Ainsi commence Rebecca, chef-d’œuvre de Daphné du Maurier, thriller psychologique et intime qui s'inscrit dans la lignée de Jane Eyre.
Manderley, c'est le nom de la demeure familiale des de Winter, où Maxim de Winter accueille sa seconde et jeune épouse - la narratrice - encore simple demoiselle de compagnie quelques semaines plus tôt, lors de leur rencontre sur la Côte d'Azur. La jeune femme tente de s'adapter au mode de vie qu'impose la classe sociale qu'elle vient de rejoindre, mais la présence obsédante de Rebecca, la première épouse défunte de Mawim, semble encore hanter les lieux... Une ambiance parfaite pour Halloween!
Si la narratrice, bien des années plus tard, associe Manderley à la triste et macabre intrigue racontée dans le roman, elle tente aussi d'en garder les meilleurs souvenirs. Parmi ceux-là, la table garnie de victuailles et les pâtisseries préparées pour le thé lui apportent un réconfort particulier... et surtout la mémoire d'un gâteau délicieusement fondant en bouche...

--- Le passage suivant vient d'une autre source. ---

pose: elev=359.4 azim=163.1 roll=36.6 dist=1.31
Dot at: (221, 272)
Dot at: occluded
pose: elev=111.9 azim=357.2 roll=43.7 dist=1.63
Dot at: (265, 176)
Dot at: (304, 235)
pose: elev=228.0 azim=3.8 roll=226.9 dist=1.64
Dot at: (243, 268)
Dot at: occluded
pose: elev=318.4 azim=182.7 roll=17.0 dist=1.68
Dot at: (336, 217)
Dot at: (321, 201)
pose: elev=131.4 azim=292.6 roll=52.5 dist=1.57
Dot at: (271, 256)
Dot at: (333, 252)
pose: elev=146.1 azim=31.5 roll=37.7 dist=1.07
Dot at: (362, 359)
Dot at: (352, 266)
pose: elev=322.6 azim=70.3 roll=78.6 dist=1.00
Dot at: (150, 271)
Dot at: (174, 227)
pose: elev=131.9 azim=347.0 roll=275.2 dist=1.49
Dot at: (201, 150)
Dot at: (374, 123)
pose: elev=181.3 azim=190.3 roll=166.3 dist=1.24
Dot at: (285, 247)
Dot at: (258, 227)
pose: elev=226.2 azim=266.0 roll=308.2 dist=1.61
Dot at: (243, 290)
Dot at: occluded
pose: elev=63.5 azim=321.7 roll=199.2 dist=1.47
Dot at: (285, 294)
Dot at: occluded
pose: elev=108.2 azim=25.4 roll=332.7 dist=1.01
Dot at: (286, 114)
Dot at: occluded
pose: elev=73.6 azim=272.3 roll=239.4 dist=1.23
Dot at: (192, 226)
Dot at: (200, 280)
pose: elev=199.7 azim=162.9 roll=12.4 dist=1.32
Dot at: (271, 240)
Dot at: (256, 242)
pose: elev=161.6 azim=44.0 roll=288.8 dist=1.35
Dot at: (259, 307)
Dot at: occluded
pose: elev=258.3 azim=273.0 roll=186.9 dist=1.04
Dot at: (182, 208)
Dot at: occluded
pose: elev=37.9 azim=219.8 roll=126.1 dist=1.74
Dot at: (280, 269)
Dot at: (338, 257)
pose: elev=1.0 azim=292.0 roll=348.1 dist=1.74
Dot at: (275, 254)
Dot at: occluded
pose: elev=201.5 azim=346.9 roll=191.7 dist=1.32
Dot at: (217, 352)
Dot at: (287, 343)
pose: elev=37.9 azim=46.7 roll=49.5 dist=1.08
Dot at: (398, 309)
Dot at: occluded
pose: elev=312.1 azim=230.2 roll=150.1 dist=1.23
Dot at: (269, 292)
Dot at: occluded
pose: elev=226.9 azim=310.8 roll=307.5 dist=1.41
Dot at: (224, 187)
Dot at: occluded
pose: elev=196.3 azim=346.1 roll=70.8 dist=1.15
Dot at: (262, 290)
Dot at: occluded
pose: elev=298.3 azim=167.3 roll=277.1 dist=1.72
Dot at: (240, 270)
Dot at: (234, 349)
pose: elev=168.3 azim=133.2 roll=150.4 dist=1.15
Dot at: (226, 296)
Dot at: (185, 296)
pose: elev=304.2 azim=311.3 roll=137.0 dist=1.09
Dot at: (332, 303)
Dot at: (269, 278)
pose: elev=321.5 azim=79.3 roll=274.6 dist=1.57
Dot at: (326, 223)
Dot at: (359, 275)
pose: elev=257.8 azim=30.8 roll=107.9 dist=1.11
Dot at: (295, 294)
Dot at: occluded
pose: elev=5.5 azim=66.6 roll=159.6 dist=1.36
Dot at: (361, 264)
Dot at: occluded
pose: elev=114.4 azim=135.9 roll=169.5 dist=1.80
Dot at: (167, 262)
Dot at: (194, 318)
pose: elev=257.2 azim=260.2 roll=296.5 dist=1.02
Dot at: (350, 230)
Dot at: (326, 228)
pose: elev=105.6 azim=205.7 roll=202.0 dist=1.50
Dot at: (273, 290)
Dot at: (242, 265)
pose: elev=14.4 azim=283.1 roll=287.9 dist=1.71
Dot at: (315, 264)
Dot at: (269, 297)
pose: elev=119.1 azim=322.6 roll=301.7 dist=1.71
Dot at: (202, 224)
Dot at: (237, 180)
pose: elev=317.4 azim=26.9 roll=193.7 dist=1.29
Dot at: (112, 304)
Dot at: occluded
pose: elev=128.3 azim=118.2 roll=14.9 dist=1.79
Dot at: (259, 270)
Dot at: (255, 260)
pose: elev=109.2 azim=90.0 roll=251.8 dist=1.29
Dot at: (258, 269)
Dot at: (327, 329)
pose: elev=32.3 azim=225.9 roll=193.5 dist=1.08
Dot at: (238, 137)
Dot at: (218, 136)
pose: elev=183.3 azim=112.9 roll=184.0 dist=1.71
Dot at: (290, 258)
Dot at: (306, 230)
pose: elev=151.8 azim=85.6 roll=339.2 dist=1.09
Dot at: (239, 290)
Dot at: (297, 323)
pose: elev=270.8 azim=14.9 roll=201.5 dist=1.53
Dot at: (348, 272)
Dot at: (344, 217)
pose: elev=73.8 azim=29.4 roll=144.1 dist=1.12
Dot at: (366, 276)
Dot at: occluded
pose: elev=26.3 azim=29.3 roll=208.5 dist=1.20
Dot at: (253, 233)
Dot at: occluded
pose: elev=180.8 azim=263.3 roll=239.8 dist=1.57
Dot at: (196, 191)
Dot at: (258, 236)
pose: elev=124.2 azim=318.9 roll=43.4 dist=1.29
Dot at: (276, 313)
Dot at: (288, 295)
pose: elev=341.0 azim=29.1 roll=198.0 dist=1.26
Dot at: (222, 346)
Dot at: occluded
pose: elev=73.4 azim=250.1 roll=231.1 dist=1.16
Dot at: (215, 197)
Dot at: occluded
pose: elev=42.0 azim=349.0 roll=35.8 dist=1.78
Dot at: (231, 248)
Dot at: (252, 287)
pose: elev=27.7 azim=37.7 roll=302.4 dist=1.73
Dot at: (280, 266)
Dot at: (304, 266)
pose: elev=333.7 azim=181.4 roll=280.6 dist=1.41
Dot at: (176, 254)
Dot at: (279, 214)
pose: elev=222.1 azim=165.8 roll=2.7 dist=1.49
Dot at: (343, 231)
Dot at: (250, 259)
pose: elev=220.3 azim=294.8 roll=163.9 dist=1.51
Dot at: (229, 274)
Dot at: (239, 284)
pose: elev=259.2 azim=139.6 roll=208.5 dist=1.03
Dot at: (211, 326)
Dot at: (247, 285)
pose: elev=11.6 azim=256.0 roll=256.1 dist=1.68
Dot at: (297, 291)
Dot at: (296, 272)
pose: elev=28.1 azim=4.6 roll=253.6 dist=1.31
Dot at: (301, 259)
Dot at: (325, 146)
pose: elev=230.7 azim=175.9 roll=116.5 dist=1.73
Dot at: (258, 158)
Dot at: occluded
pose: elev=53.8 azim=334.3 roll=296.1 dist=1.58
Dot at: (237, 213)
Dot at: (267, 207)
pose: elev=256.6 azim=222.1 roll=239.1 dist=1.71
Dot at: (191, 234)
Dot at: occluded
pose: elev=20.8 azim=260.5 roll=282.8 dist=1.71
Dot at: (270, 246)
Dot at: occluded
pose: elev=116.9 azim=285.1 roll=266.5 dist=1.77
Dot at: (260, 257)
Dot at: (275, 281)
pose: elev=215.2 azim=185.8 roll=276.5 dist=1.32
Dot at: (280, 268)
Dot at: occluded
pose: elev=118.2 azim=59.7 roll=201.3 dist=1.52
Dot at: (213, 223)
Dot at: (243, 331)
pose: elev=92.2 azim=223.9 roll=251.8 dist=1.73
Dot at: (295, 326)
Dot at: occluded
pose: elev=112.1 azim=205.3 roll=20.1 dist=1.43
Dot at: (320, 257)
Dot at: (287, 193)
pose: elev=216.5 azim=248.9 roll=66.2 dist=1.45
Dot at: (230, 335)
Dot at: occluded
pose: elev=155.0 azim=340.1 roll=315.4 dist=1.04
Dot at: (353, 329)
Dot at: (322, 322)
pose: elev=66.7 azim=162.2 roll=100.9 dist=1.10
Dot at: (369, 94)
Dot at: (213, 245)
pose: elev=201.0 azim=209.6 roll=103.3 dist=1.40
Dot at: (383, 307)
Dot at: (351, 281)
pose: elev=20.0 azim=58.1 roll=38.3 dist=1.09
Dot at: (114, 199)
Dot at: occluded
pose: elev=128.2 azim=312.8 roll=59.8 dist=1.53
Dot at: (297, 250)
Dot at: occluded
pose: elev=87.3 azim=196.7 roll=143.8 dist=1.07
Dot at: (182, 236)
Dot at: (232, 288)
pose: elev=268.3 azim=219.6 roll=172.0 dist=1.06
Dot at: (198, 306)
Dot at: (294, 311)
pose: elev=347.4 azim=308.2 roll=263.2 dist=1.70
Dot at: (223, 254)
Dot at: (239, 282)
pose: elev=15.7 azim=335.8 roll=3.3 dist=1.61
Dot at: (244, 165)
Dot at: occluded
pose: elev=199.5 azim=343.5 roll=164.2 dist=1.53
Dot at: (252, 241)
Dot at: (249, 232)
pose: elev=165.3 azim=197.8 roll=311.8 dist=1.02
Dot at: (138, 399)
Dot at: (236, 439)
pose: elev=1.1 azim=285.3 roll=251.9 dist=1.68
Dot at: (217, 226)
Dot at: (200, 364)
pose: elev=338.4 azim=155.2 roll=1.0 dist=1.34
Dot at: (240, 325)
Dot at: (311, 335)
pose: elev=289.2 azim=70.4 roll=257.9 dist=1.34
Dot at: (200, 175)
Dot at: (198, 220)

" Je revois ces croissants luisants de beurre, le bord croustillant des toasts et les scones brûlant. Il y avait des sandwiches aux mystérieuses saveurs et un pain d'épices extraordinaire, un gâteau qui fondait dans la bouche, et un autre plus épais aux écorces d'orange et aux raisins. Il y avait de quoi manger pendant une semaine."
Rebecca, Daphné du Maurier, Le livre de poche, 2015.
Mais quel peut bien être ce gâteau? La réponse se trouve dans la version originale du livre : il s'agit de l'Angel Cake.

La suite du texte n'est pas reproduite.